Trade

Ag commodity traders play crucial role in feeding world: GAFTA

June Arnold, Grain and Feed Trade Association , March 22, 2017

THE AGRICULTURAL commodity trade plays a crucial role in providing people all around the world with safe and reliable sources of affordable, high-quality food.

Although international food trade has existed for thousands of years, the amount of food traded internationally has grown exponentially over the last decade.

GAFTA head of policy, June Arnold

This has resulted in a complex global food system with commodities coming from many sources and traveling great distances.

Feed the world

Trade is critical to food security and the ability to trade food is central to the livelihoods of many of the world’s poor, so food safety is paramount.

Trading companies are ready to confront the challenge of feeding a world with nine billion people by 2050, and will continue to provide high quality, safe food all the time and everywhere.

In addition to processing and transporting tens of millions of tonnes every year, commodity companies are helping people make oilseeds and grains part of a healthy diet, bringing these foods from farm to table.

They connect farmers to the global marketplace and supply end customers, from nations to small livestock producers, with high-quality commodity products derived from a variety of crops.

It is crucial that policies focus on sustainable agricultural practices, improving market access and productivity for farmers, and supporting childhood nutrition and education around the world.

Companies have invested heavily in systems applying broad, comprehensive, science- and risk-based approaches to food and feed safety to ensure the safety and integrity of products worldwide.

However, the industry must do more to raise awareness on the impact of inconsistent regulation and the lack of coordination across governments, NGOs, policy-makers and consumers.

Import tolerances for residues and active substances

Social and environmental goals need to be taken seriously, but food and feed safety challenges are at the forefront given their impact on food security.

Issues around the lack of import tolerances for pesticides, lack of data submissions on active substances or residues, and slow renewals of active substances cause uncertainty and increasingly disrupt trade.

Trading houses apply international food safety standards and Codex principles in international trade to food and agricultural products.

These standards act as a global reference point for consumers, food producers and processors on the protection of public health and fair practices in the food trade.

Codex standards are based on sound scientific analysis by experts, providing a common set of standards.

Towards a low-level-presence solution

The Grain and Feed Trade Association (GAFTA) engages with governments and promotes wider global acceptance of these standards.

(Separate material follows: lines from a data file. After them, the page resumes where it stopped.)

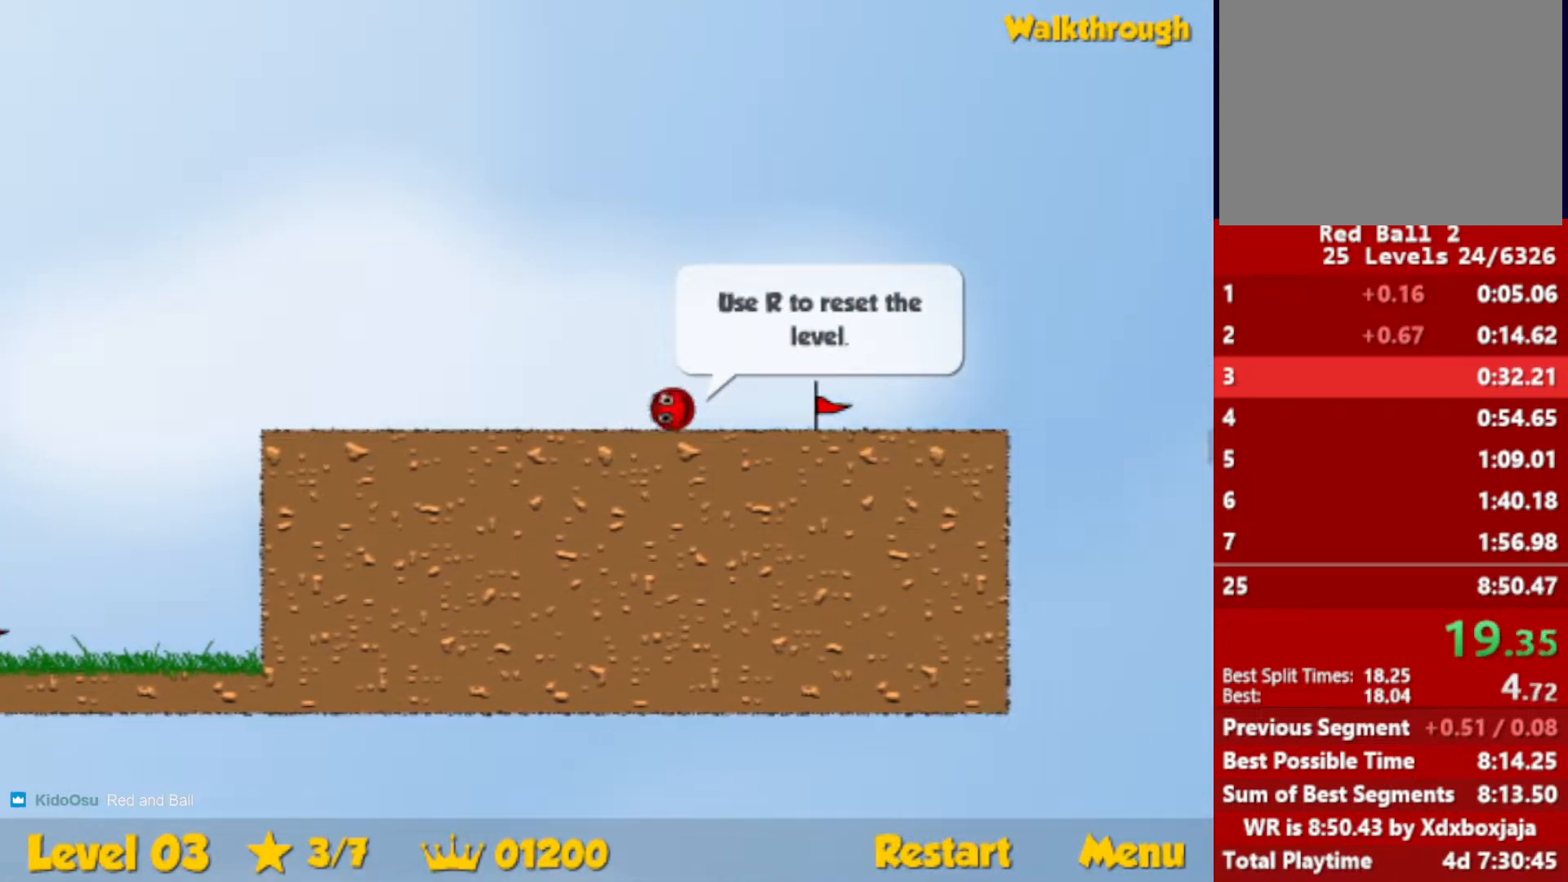
{"keys": ["right"], "events": [[250, "right", "up"], [317, "r", "down"], [333, "right", "down"], [417, "r", "up"]]}
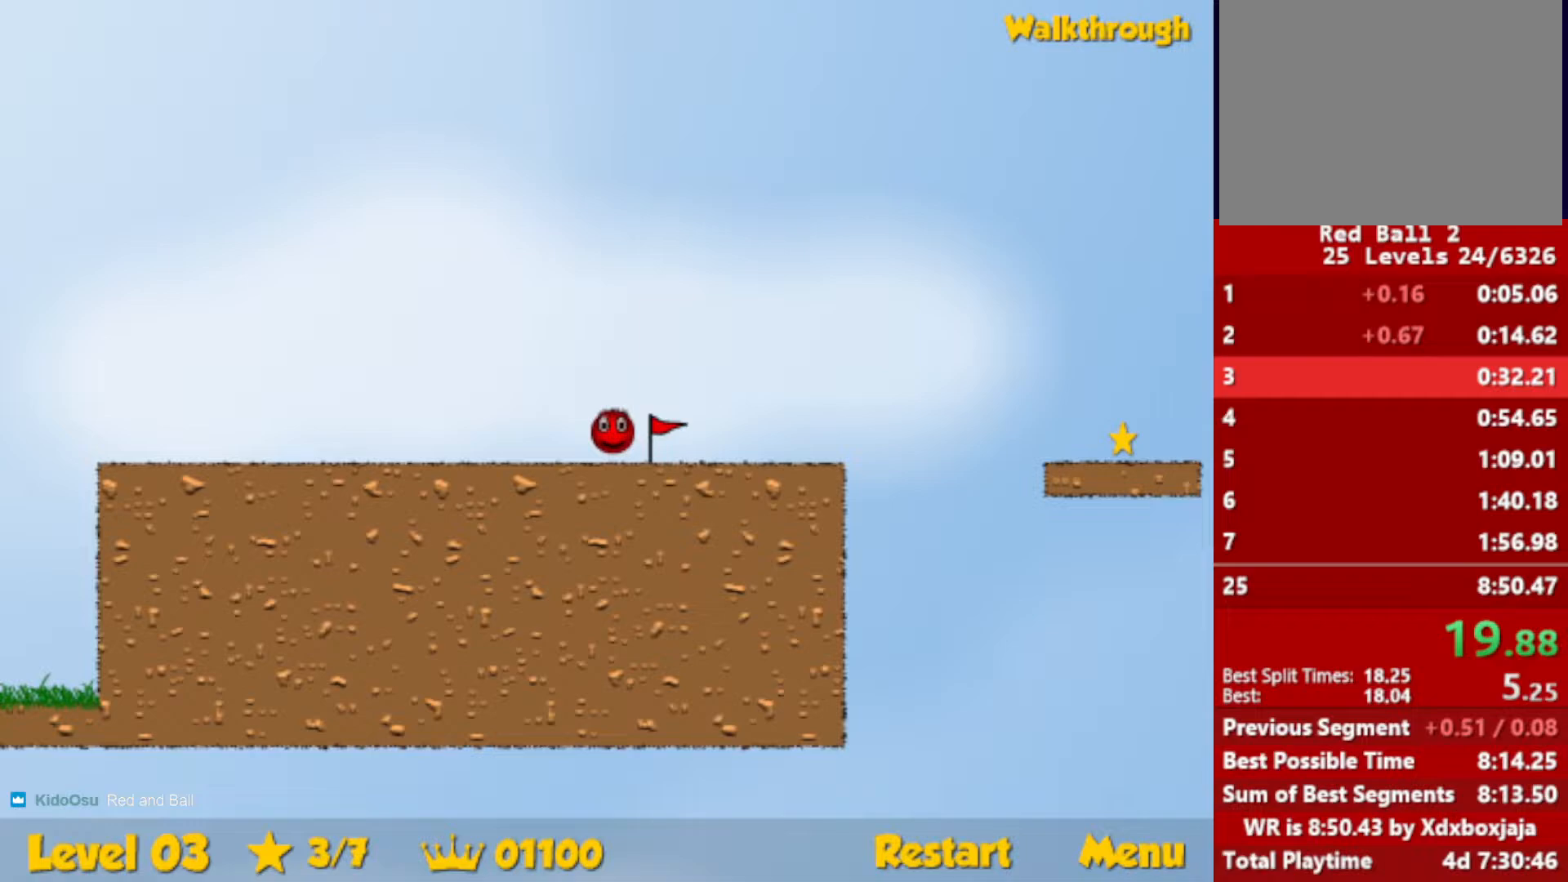
{"keys": ["right", "up"], "events": [[500, "up", "down"]]}
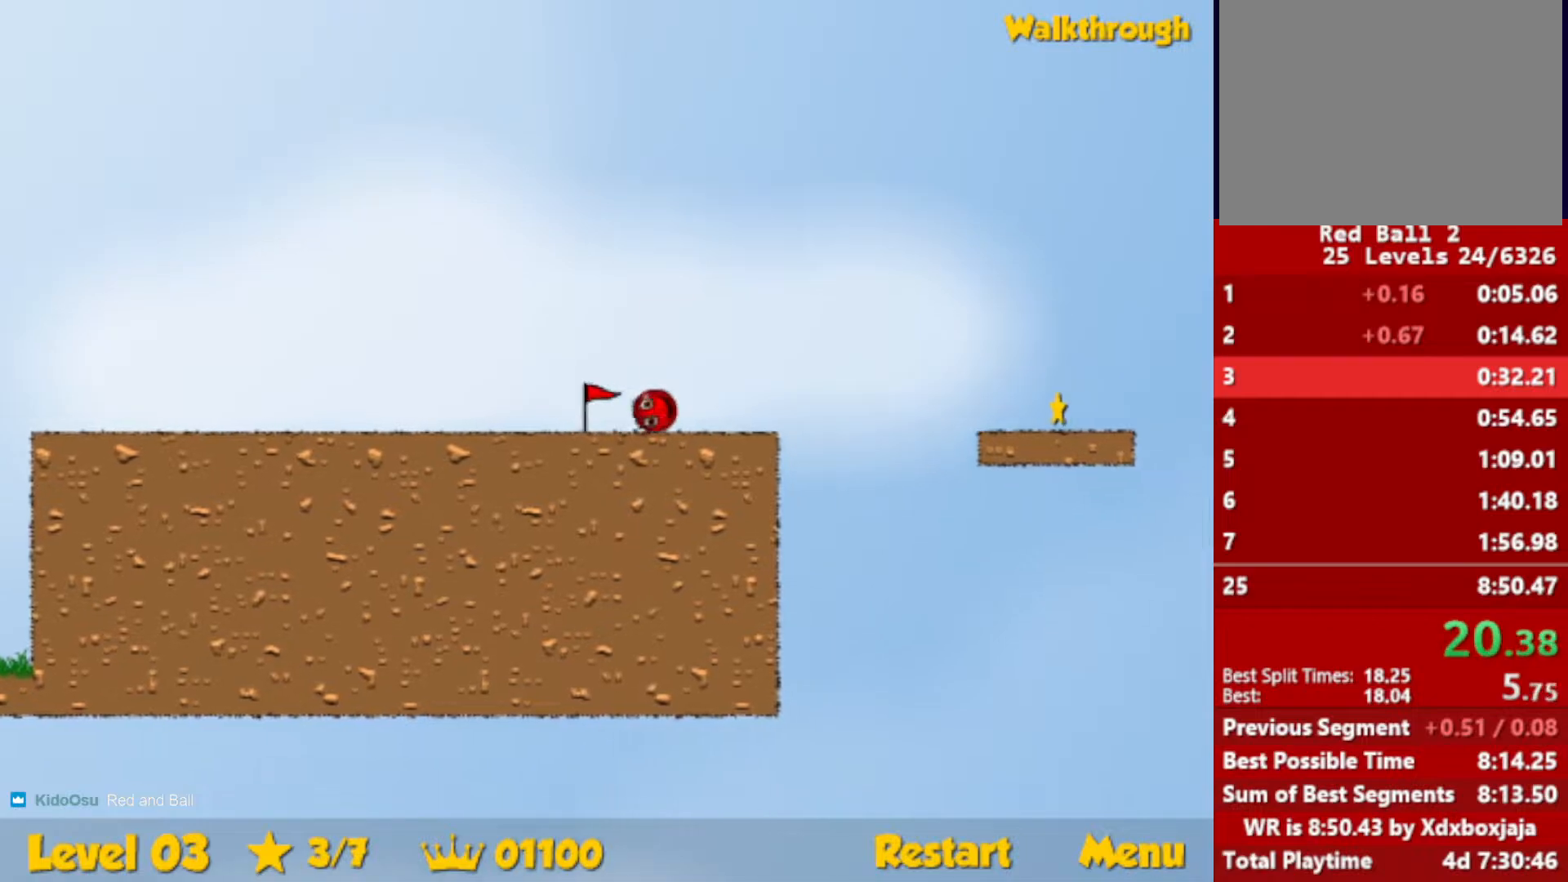
{"keys": ["right", "up"], "events": [[33, "up", "up"], [483, "up", "down"]]}
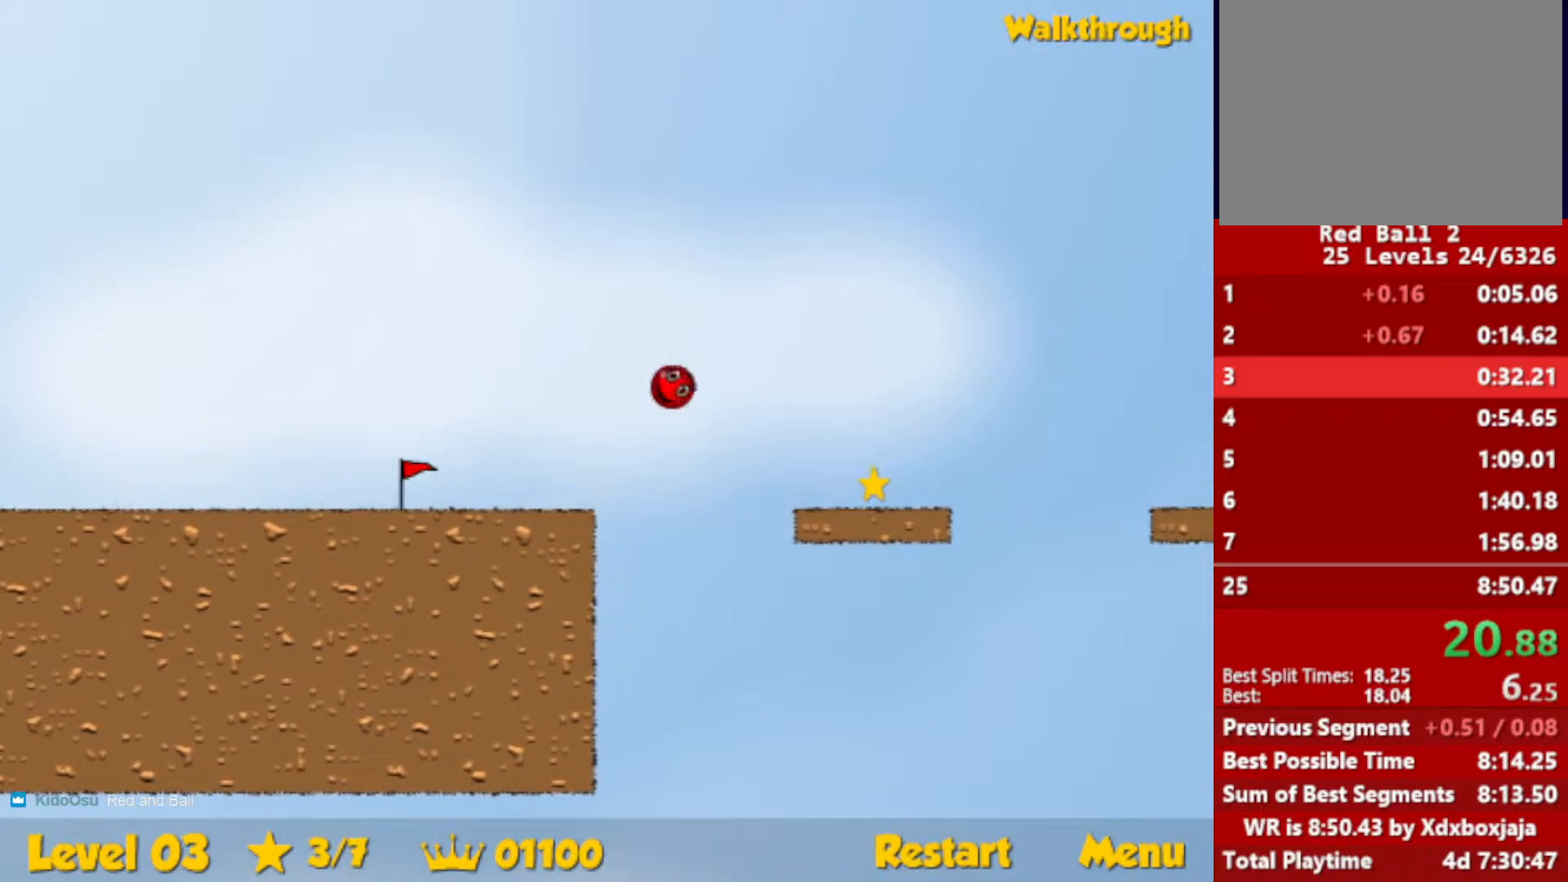
{"keys": ["down", "right"], "events": [[100, "up", "up"], [383, "down", "down"]]}
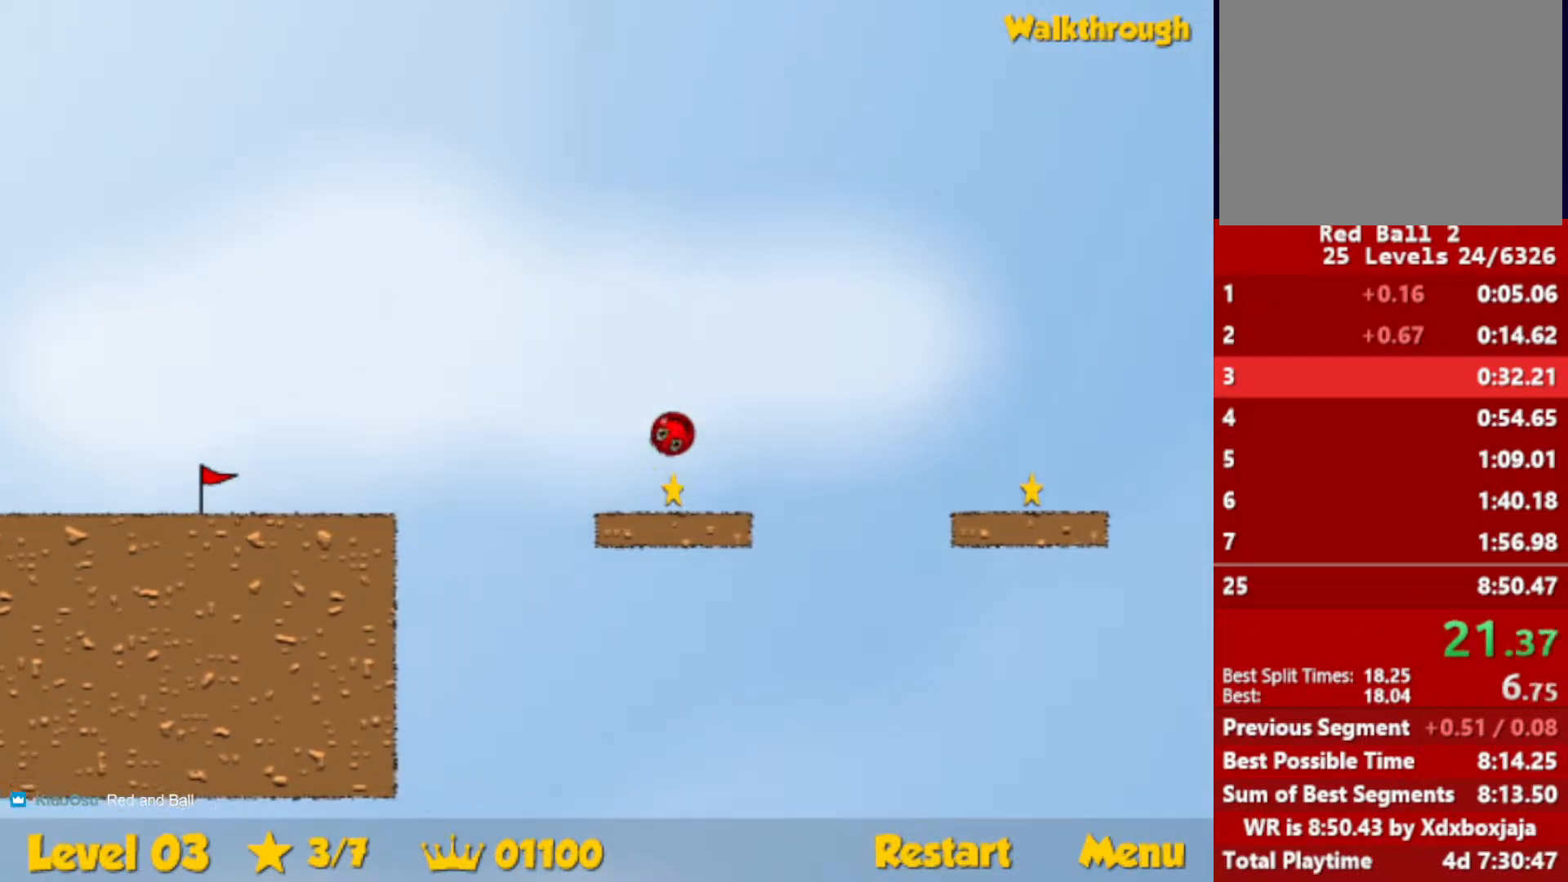
{"keys": ["down", "right"], "events": [[133, "up", "down"], [250, "up", "up"]]}
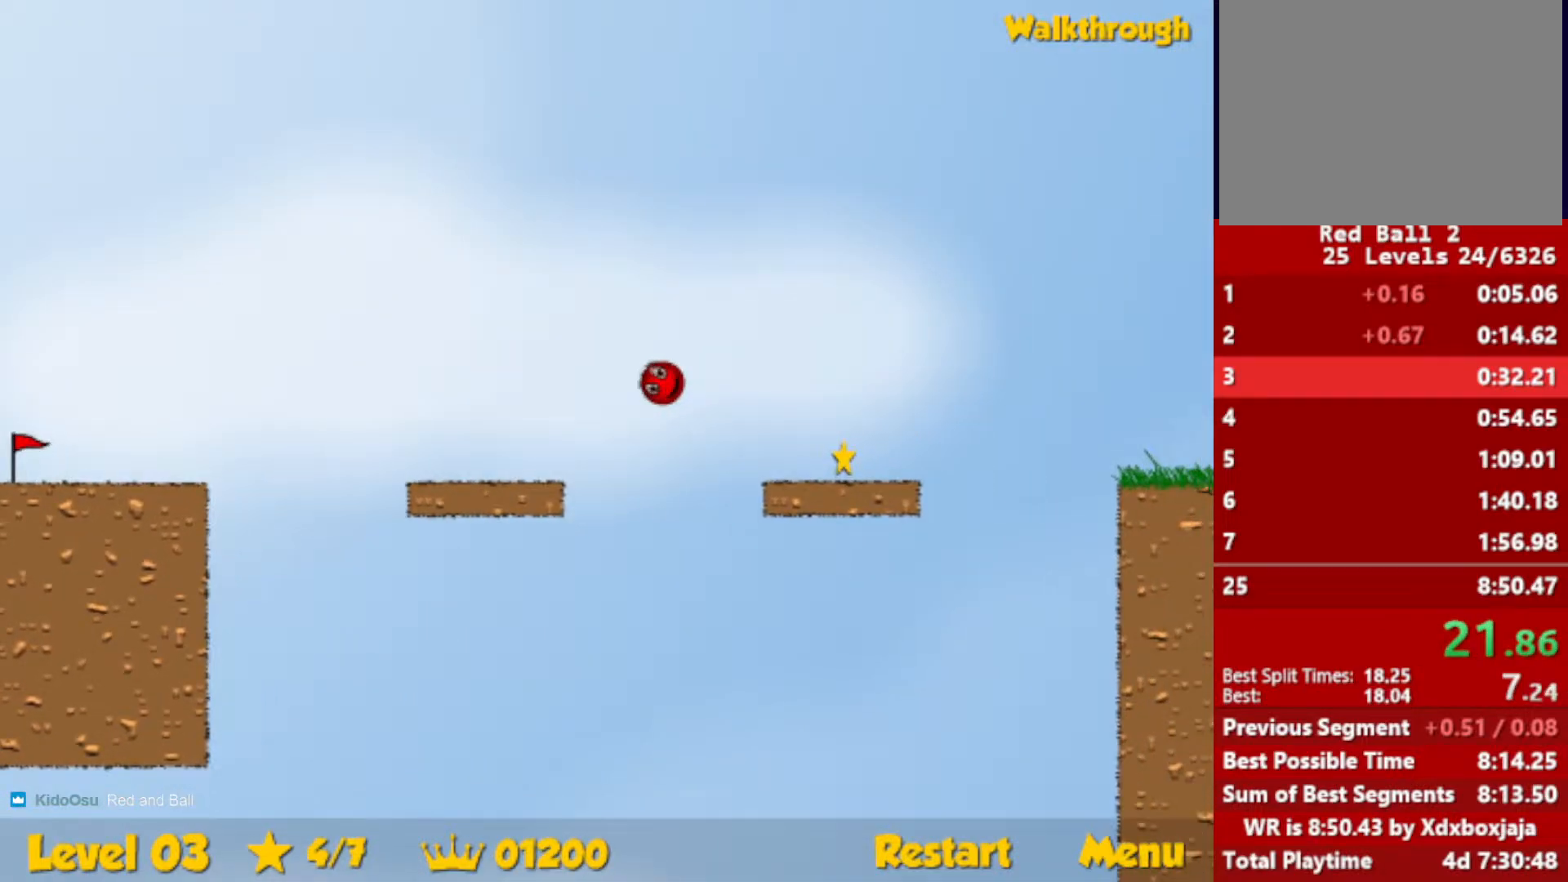
{"keys": ["right"], "events": [[100, "down", "up"]]}
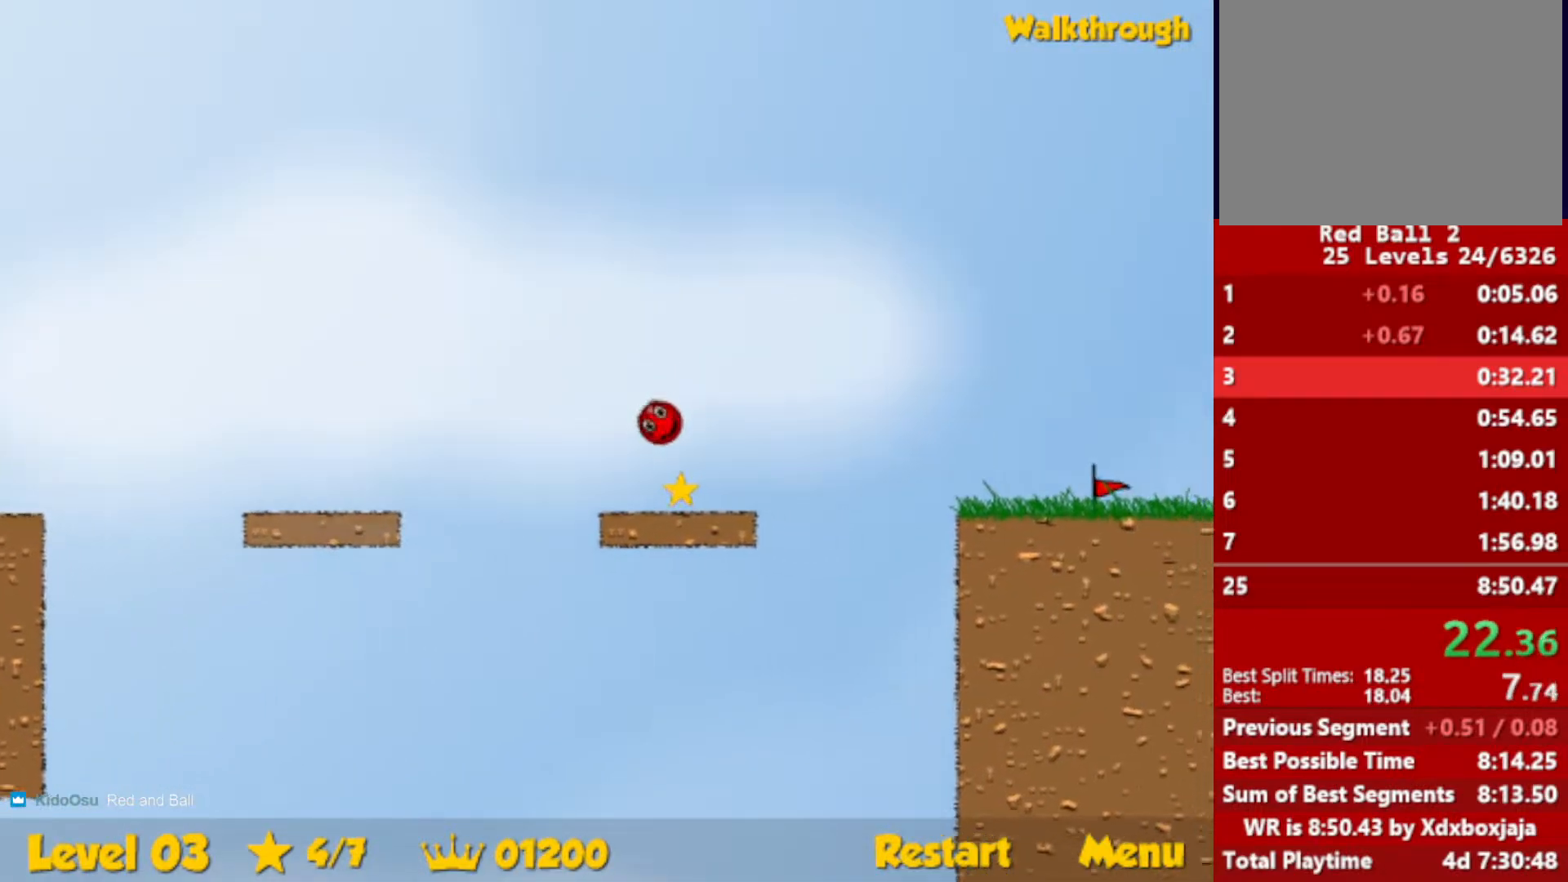
{"keys": ["right", "up"], "events": [[267, "up", "down"]]}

The aim is for the Codex Maximum Residue Limits (MRLs) to facilitate international trade, and to avoid having importing countries impose zero tolerances on contaminants or pesticide residues which have a negative impact on food security and food price inflation.

Of concern is the application of the ‘precautionary principle’ to regulation (under which the burden of proof is to establish that something is not harmful).

Coupled with increasingly non-scientific arguments in the regulatory decision-making process, it creates compliance difficulties for the industry and misconceptions of actual food safety risk for consumers.

Similarly, the lack of harmonised approvals of GMO crops globally means trading between markets becomes increasingly difficult with diverse sets of rules for approval worldwide and a time lag between different jurisdictions.

Again, this is not a safety issue, but one of compliance for a period of time until all government safety authorities have tackled the approval process in their relevant jurisdiction.

A low level presence solution (LLP) is needed on a global level to provide the industry with a commercially feasible level of certainty.

We are also seeing a lack of harmonisation globally in how to deal with new plant breeding innovations, as well as techniques which hamper innovation and investment.

A recent example is the proposed EU rules on comitology to approve GMOs or MRLs, which are expected to impact trade and create further delays in adoption.

These rules must be based on sound science.

Trading companies hold themselves accountable to fully implement global food safety approaches and continuously seek ways to improve the food safety system, implementing food safety and quality policies and procedures to guarantee access to a growing population and to control food safety.

The industry needs to focus strongly on increasing its involvement in certification processes which will have a positive effect on consumer confidence.

Awareness at the heart of the international community is needed on the market access constraints for agricultural commodities, along with the challenges of slow and cumbersome regulatory systems that discourage the adoption of innovation and new technologies.